Gun shots and bullet holes
Live ammunition is never used on a film site. Guns are either props or loaded with blanks, ammunition that makes a loud noise but doesn't shoot a bullet. It should be noted that blanks can fire compressed gasses or bits of metal, so they're still dangerous, especially at close range. The impact of a bullet on a human is produced by using squibs. A squib is a small explosive charge (today a pneumatic charge is often used) taped to the victim's body in the appropriate place, with a small bag of theater blood on top of it. The whole rig is backed with a metal plate, protecting the actor from the charge and projecting it outward. The charges are set off remotely, or by the actor himself, via a button hidden in his sleeve, timed to the firing of a gun in the scene. When the charges go off, it rips through clothing and spurts the fake blood in a convincing facsimile of a gunshot wound [Source: Baxter]. Bullet hits on other surfaces can be faked by drilling the proper holes, covering them with painted putty or paper, then setting off charges to blow away the cover and reveal the hole.
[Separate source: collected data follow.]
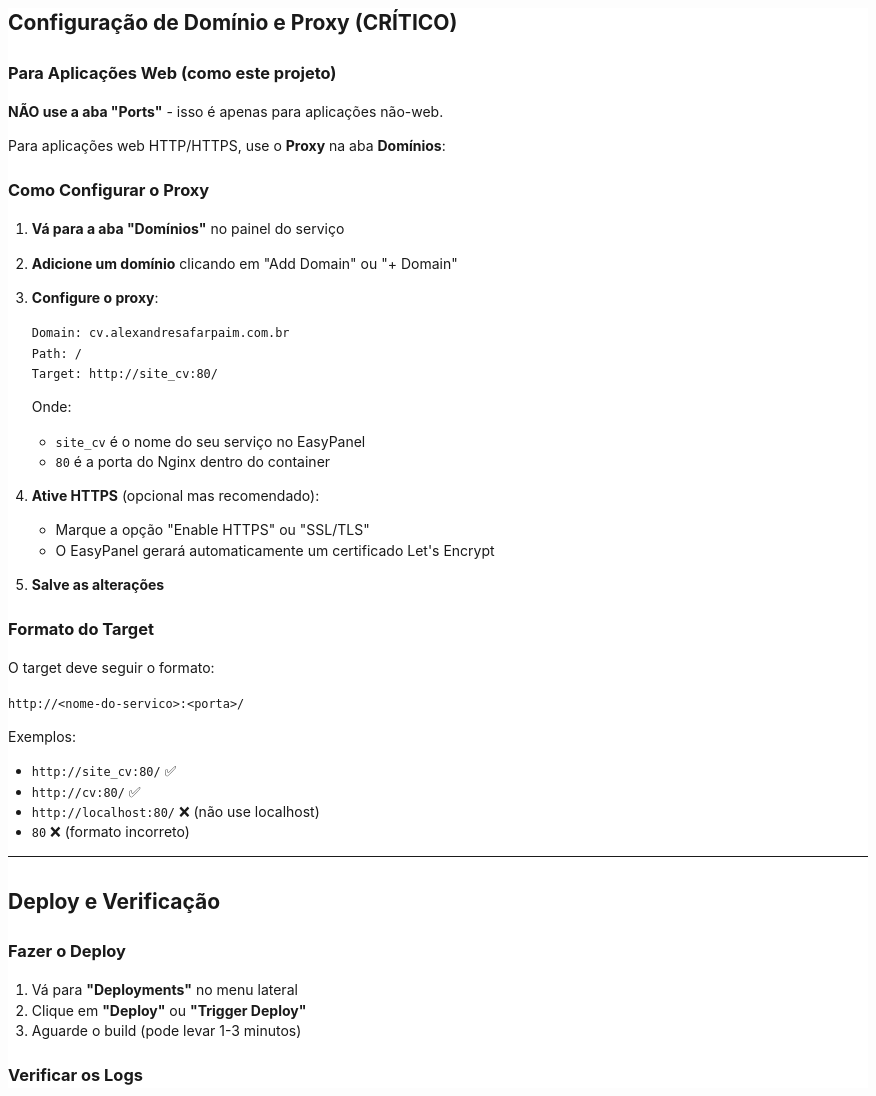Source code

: ## Configuração de Domínio e Proxy (CRÍTICO)

### Para Aplicações Web (como este projeto)

**NÃO use a aba "Ports"** - isso é apenas para aplicações não-web.

Para aplicações web HTTP/HTTPS, use o **Proxy** na aba **Domínios**:

### Como Configurar o Proxy

1. **Vá para a aba "Domínios"** no painel do serviço
2. **Adicione um domínio** clicando em "Add Domain" ou "+ Domain"
3. **Configure o proxy**:
   ```
   Domain: cv.alexandresafarpaim.com.br
   Path: /
   Target: http://site_cv:80/
   ```

   Onde:
   - `site_cv` é o nome do seu serviço no EasyPanel
   - `80` é a porta do Nginx dentro do container

4. **Ative HTTPS** (opcional mas recomendado):
   - Marque a opção "Enable HTTPS" ou "SSL/TLS"
   - O EasyPanel gerará automaticamente um certificado Let's Encrypt

5. **Salve as alterações**

### Formato do Target

O target deve seguir o formato:
```
http://<nome-do-servico>:<porta>/
```

Exemplos:
- `http://site_cv:80/` ✅
- `http://cv:80/` ✅
- `http://localhost:80/` ❌ (não use localhost)
- `80` ❌ (formato incorreto)

---

## Deploy e Verificação

### Fazer o Deploy

1. Vá para **"Deployments"** no menu lateral
2. Clique em **"Deploy"** ou **"Trigger Deploy"**
3. Aguarde o build (pode levar 1-3 minutos)

### Verificar os Logs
A fall from a great height was once the bread and butter of stunt people. Today, these stunts are often accomplished with editing and green-screen, or digital special effects. When a true high fall is done, stunt people rely on one basic idea -- make sure the falling stuntman doesn't hit anything hard. For anything high, large airbags are the ideal choice. They're light and easy to transport, then inflated with air on location. An additional air bag is placed inside the first one for added protection. In the past, or for shorter falls, cardboard boxes with the corners cut off were used [Source: Emmens]. Modern high falls often use a bungee cord device that allows the stunt person to fall almost to the ground before bouncing back up unharmed.